Firefox in CentOS/Fedora/Red Hat Enterprise Linux can only access Google

The Problem

I ran into what was probably the strangest error I have ever encountered as a Linux admin.  I created a fresh CentoOS 6 virtual machine (VM) using VirtualBox on my OS X Mountain Lion system.  To my great surprise, I was only able to access Google and a handful of other web sites from Firefox in the VM.  I assumed that there was an issue with the networking of the VM, but after several frustrating hours of checking my setup I realized that the network in the VM was working fine.  I was able to ping any web site by name on the command line, so clearly DNS was working.  I could navigate to www.google.com and perform searches, but clicking on most links resulted in the browser waiting forever.  I could navigate to any site by IP, although the sites didn’t always load correctly (such as centos.org).

The Solution

I found a Fedora discussion thread by a user who was only able to browse to Google.  He solved the problem by making several changes, but I found that I only had to modify one thing to get it working.  Go to the menu System -> Preferences -> Network Connections.  Double-click on System eth0, go to the IPV4 Settings tab and configure as shown in the screenshot below.  The IP addresses are for Google’s public DNS servers.  For reasons I do not understand, Firefox was unable to get the DNS servers that were automatically populated by DHCP, but it was able to get these DNS servers.  Why was Firefox able to resolve a few hostnames without DNS?  I’m not sure, but I wonder if it has anything to do with the built-in Google search bar.
In the forum link above, the user also had to set the MTU to 1400, but I didn’t have to change this setting.

CentOS 6 Network Setup
How to fix CentOS 6 if Firefox can only browse to google.com

3 thoughts on “Firefox in CentOS/Fedora/Red Hat Enterprise Linux can only access Google”

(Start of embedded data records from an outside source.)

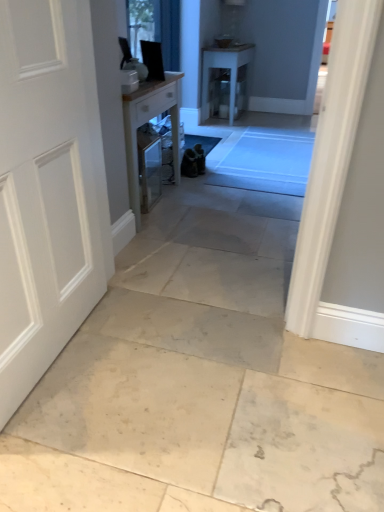
Find the location of `vacant point to the right of wooden table at center, which appears as the 1th table when viewed from the left`. vacant point to the right of wooden table at center, which appears as the 1th table when viewed from the left is located at coordinates (217, 209).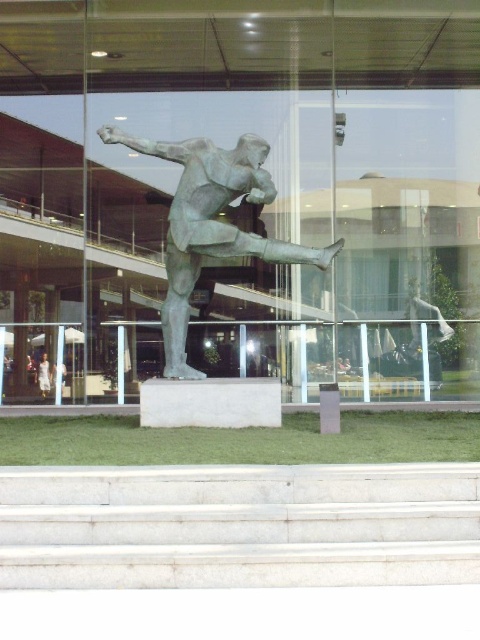
Between white marble stairs at center and green patina statue at center, which one is positioned lower?

white marble stairs at center is below.

The image size is (480, 640). What do you see at coordinates (239, 525) in the screenshot?
I see `white marble stairs at center` at bounding box center [239, 525].

Locate an element on the screen. This screenshot has width=480, height=640. white marble stairs at center is located at coordinates (239, 525).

  1. Tried setting the MTU and DHCP with custom DNS, and then static, in several combinations, no dice: when it reconnects, it fails to connect, giving me no networking.
    Any ideas? I’m using the 6.3 Live DVD.

  2. From your comment, I’m not sure if you have tried using the IP addresses for Google’s servers. Point the DNS to 8.8.8.8 and 8.8.4.4. Can you ping http://www.yahoo.com? Can Firefox load a web site if you the IP address instead of its domain name?

  3. Yes, I used Google DNS.
    I’ll boot the disc later and try accessing IPs. I could ping stackoverflow, which I couldn’t access, and tunneling over SSH using OpenSSH’s SOCKS proxy gives me the same results.